Liberação de recursos coincide com contagem de votos para aprovação de Jorge Messias
Às vésperas da sabatina do advogado-geral da União, Jorge Messias, indicado pelo presidente Luiz Inácio Lula da Silva (PT) ao Supremo Tribunal Federal (STF), o governo federal empenhou cerca de R$ 12 bilhões em emendas parlamentares apenas no mês de abril. O movimento ocorre em meio à articulação política para garantir a aprovação do nome no Senado e tem sido interpretado, nos bastidores, como uma tentativa de fortalecer a base aliada.
Do total empenhado, R$ 10,7 bilhões fazem parte dos R$ 17,3 bilhões que o governo é obrigado a liberar no primeiro semestre de 2026, conforme o calendário definido na Lei de Diretrizes Orçamentárias (LDO). A previsão inclui o pagamento de 65% das emendas individuais e de bancada destinadas a áreas como saúde e assistência social, além das chamadas “emendas PIX”, que permitem uso mais flexível dos recursos.
A coincidência entre a liberação dos valores e o esforço para consolidar votos no Senado intensificou críticas sobre uma possível relação entre recursos orçamentários e apoio político. A leitura de parte do meio político é de que o episódio amplia a pressão sobre o Senado, que já enfrenta questionamentos sobre sua independência em relação ao Executivo.
A sabatina de Jorge Messias está marcada para esta quarta-feira (29), na Comissão de Constituição e Justiça (CCJ). Para avançar, o indicado precisa de ao menos 14 votos no colegiado. Caso aprovado, o nome segue para o plenário, onde serão necessários 41 votos favoráveis para sua confirmação ao STF.

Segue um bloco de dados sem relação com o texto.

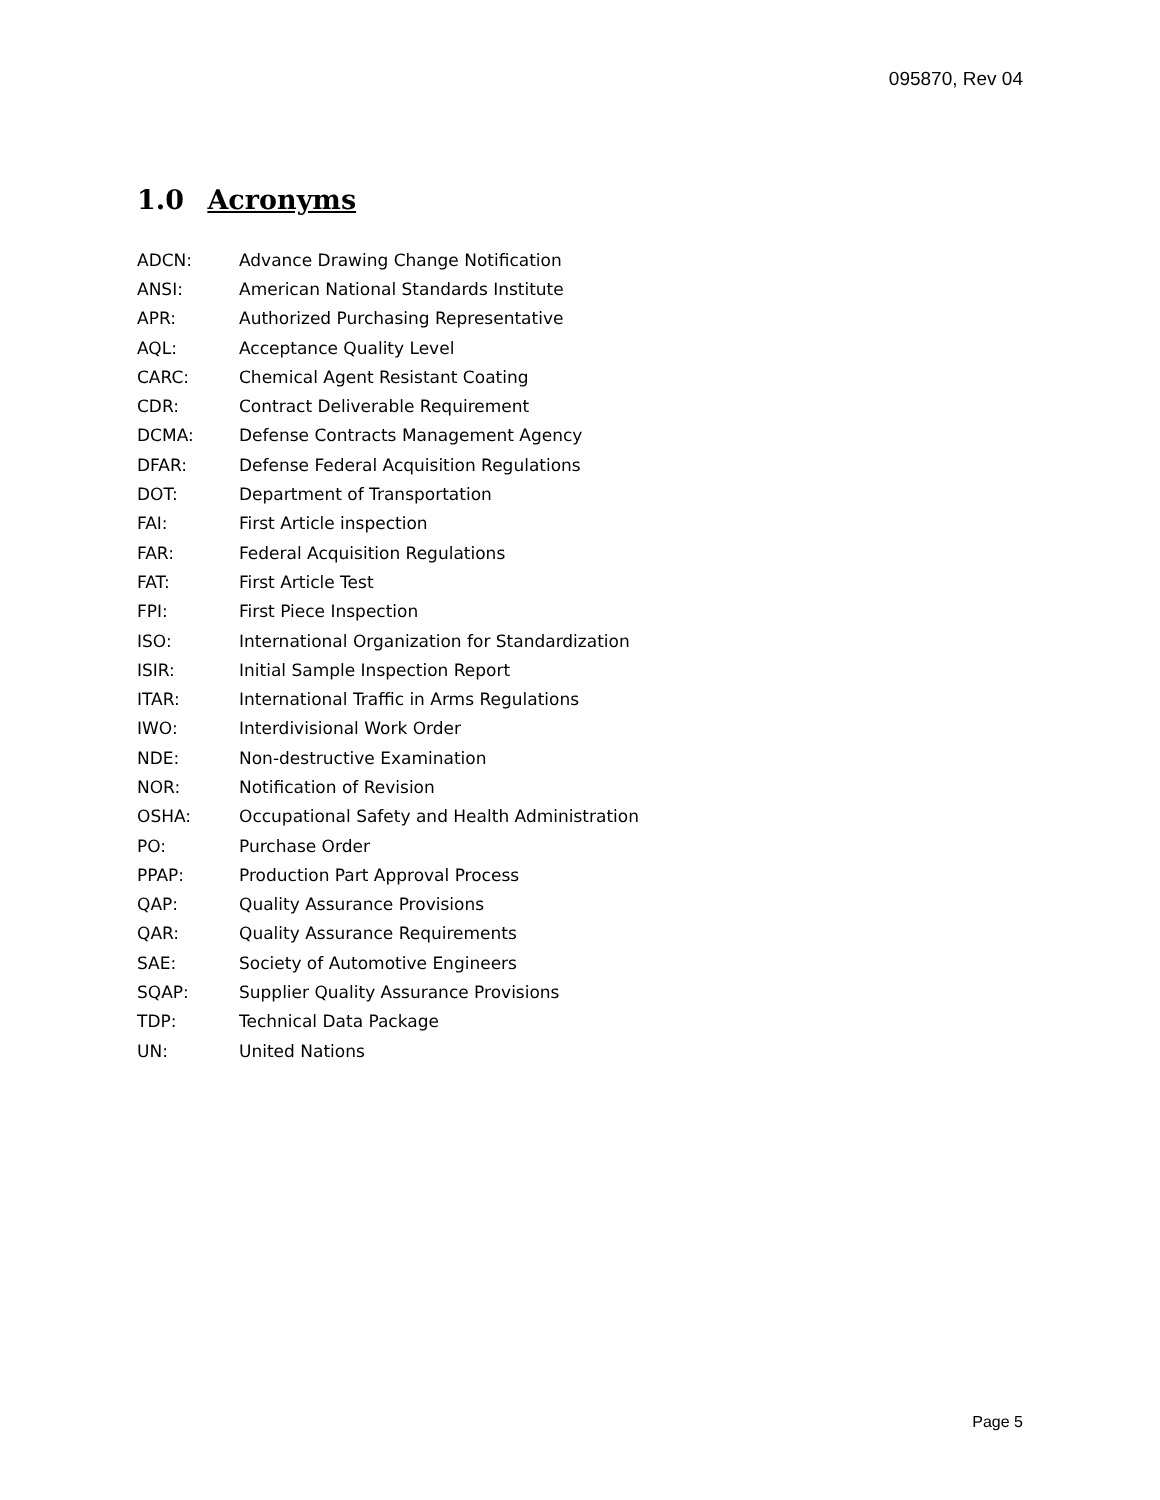095870, Rev 04
1.0 Acronyms
| ADCN: | Advance Drawing Change Notification |
| ANSI: | American National Standards Institute |
| APR: | Authorized Purchasing Representative |
| AQL: | Acceptance Quality Level |
| CARC: | Chemical Agent Resistant Coating |
| CDR: | Contract Deliverable Requirement |
| DCMA: | Defense Contracts Management Agency |
| DFAR: | Defense Federal Acquisition Regulations |
| DOT: | Department of Transportation |
| FAI: | First Article inspection |
| FAR: | Federal Acquisition Regulations |
| FAT: | First Article Test |
| FPI: | First Piece Inspection |
| ISO: | International Organization for Standardization |
| ISIR: | Initial Sample Inspection Report |
| ITAR: | International Traffic in Arms Regulations |
| IWO: | Interdivisional Work Order |
| NDE: | Non-destructive Examination |
| NOR: | Notification of Revision |
| OSHA: | Occupational Safety and Health Administration |
| PO: | Purchase Order |
| PPAP: | Production Part Approval Process |
| QAP: | Quality Assurance Provisions |
| QAR: | Quality Assurance Requirements |
| SAE: | Society of Automotive Engineers |
| SQAP: | Supplier Quality Assurance Provisions |
| TDP: | Technical Data Package |
| UN: | United Nations |
Page 5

O processo de indicação também evidenciou tensões internas no cenário político. A escolha de Messias provocou atrito entre o governo federal e o presidente do Senado, Davi Alcolumbre (União-AP), que defendia o nome do senador Rodrigo Pacheco (PSD-MG) para a vaga. Após o anúncio da indicação, ainda em novembro do ano passado, Alcolumbre chegou a sinalizar uma tramitação acelerada, com o objetivo de evitar articulações mais amplas por parte do indicado.

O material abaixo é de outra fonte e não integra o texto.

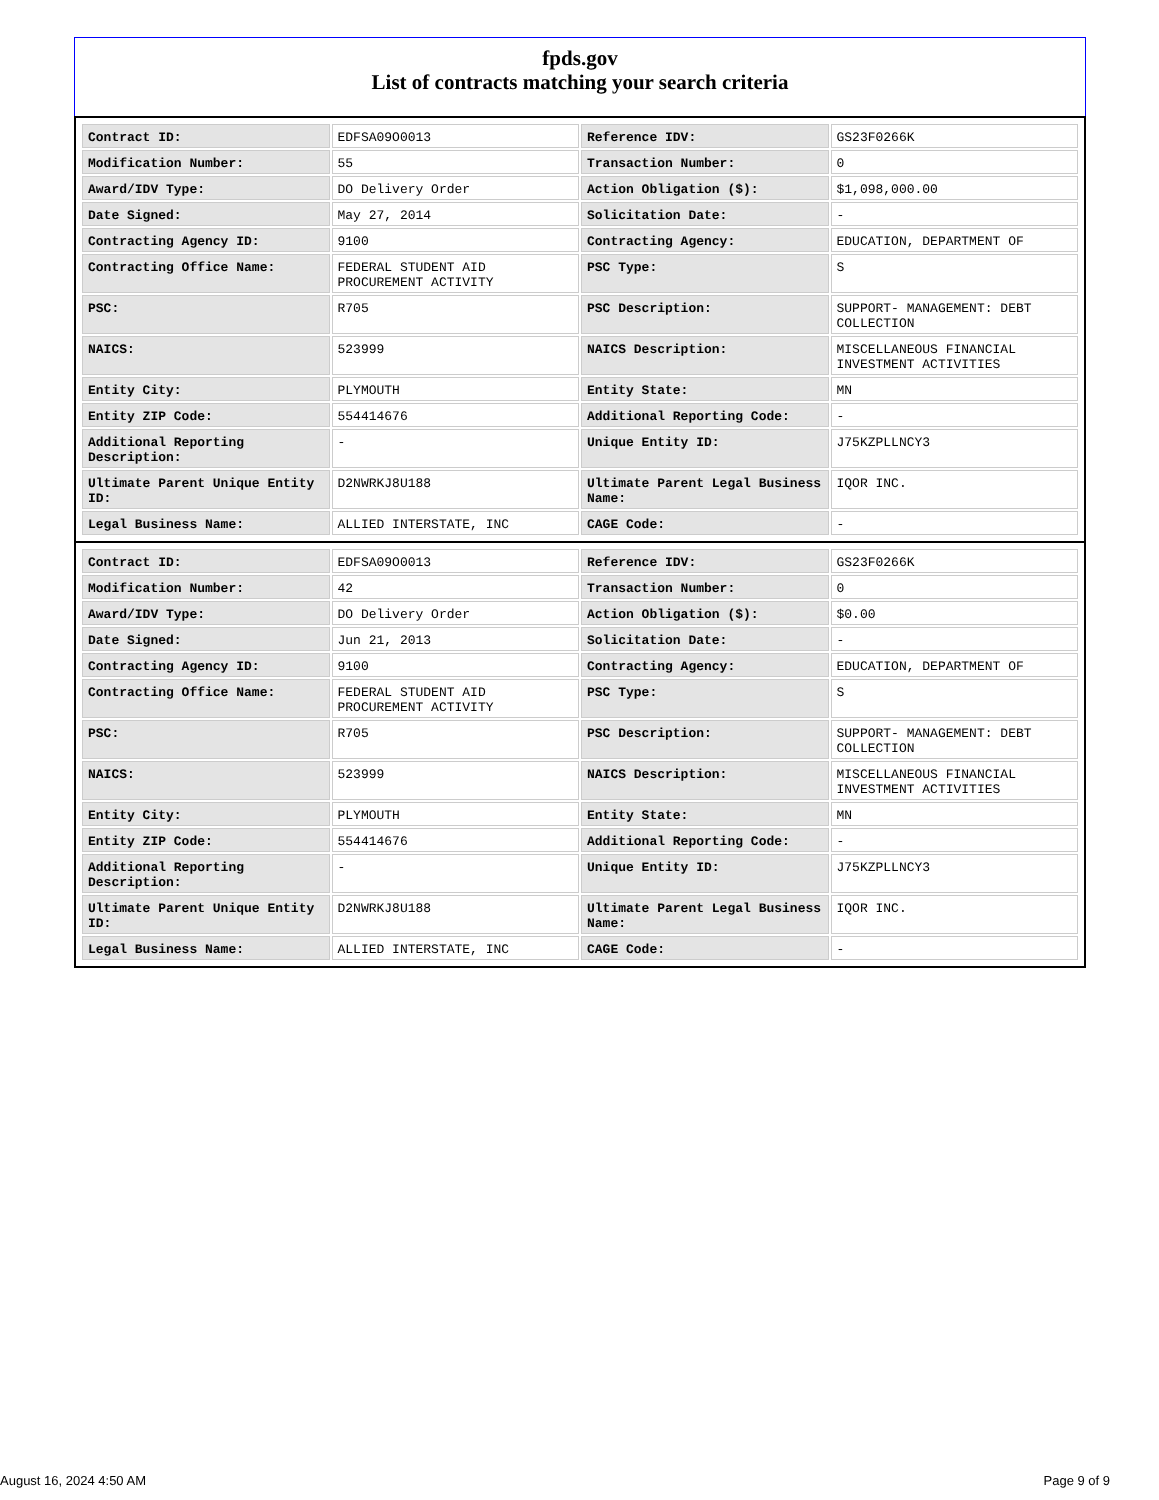fpds.gov
List of contracts matching your search criteria
| Contract ID: | EDFSA09O0013 | Reference IDV: | GS23F0266K |
| Modification Number: | 55 | Transaction Number: | 0 |
| Award/IDV Type: | DO Delivery Order | Action Obligation ($): | $1,098,000.00 |
| Date Signed: | May 27, 2014 | Solicitation Date: | - |
| Contracting Agency ID: | 9100 | Contracting Agency: | EDUCATION, DEPARTMENT OF |
| Contracting Office Name: | FEDERAL STUDENT AID PROCUREMENT ACTIVITY | PSC Type: | S |
| PSC: | R705 | PSC Description: | SUPPORT- MANAGEMENT: DEBT COLLECTION |
| NAICS: | 523999 | NAICS Description: | MISCELLANEOUS FINANCIAL INVESTMENT ACTIVITIES |
| Entity City: | PLYMOUTH | Entity State: | MN |
| Entity ZIP Code: | 554414676 | Additional Reporting Code: | - |
| Additional Reporting Description: | - | Unique Entity ID: | J75KZPLLNCY3 |
| Ultimate Parent Unique Entity ID: | D2NWRKJ8U188 | Ultimate Parent Legal Business Name: | IQOR INC. |
| Legal Business Name: | ALLIED INTERSTATE, INC | CAGE Code: | - |
| Contract ID: | EDFSA09O0013 | Reference IDV: | GS23F0266K |
| Modification Number: | 42 | Transaction Number: | 0 |
| Award/IDV Type: | DO Delivery Order | Action Obligation ($): | $0.00 |
| Date Signed: | Jun 21, 2013 | Solicitation Date: | - |
| Contracting Agency ID: | 9100 | Contracting Agency: | EDUCATION, DEPARTMENT OF |
| Contracting Office Name: | FEDERAL STUDENT AID PROCUREMENT ACTIVITY | PSC Type: | S |
| PSC: | R705 | PSC Description: | SUPPORT- MANAGEMENT: DEBT COLLECTION |
| NAICS: | 523999 | NAICS Description: | MISCELLANEOUS FINANCIAL INVESTMENT ACTIVITIES |
| Entity City: | PLYMOUTH | Entity State: | MN |
| Entity ZIP Code: | 554414676 | Additional Reporting Code: | - |
| Additional Reporting Description: | - | Unique Entity ID: | J75KZPLLNCY3 |
| Ultimate Parent Unique Entity ID: | D2NWRKJ8U188 | Ultimate Parent Legal Business Name: | IQOR INC. |
| Legal Business Name: | ALLIED INTERSTATE, INC | CAGE Code: | - |
August 16, 2024 4:50 AM Page 9 of 9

A reação do Palácio do Planalto foi postergar o envio formal da indicação ao Senado, ampliando o impasse entre Executivo e Legislativo e evidenciando disputas de influência entre os Poderes.
O episódio reforça um ambiente de tensão institucional, no qual o Senado se vê no centro de críticas sobre sua atuação e autonomia. A necessidade de aprovar indicações presidenciais ao STF, aliada à liberação de recursos orçamentários, alimenta o debate sobre o equilíbrio entre os Poderes e os limites da articulação política.
Quem é Jorge Messias
Jorge Messias é advogado e atual advogado-geral da União. Tornou-se conhecido nacionalmente em 2016, durante a Operação Lava Jato, após ser citado em uma conversa telefônica entre a então presidente Dilma Rousseff e o ex-presidente Lula. Na ocasião, Dilma mencionou o envio de um documento por “Bessias”, apelido que passou a acompanhar Messias desde então.
Considerado um nome de confiança de Lula, Messias teve atuação relevante na defesa jurídica do governo e do próprio presidente em momentos estratégicos, especialmente no período pós-Lava Jato. Sua indicação ao STF é vista como uma escolha alinhada à confiança pessoal e política do chefe do Executivo, além de reforçar o perfil técnico-jurídico dentro da Corte.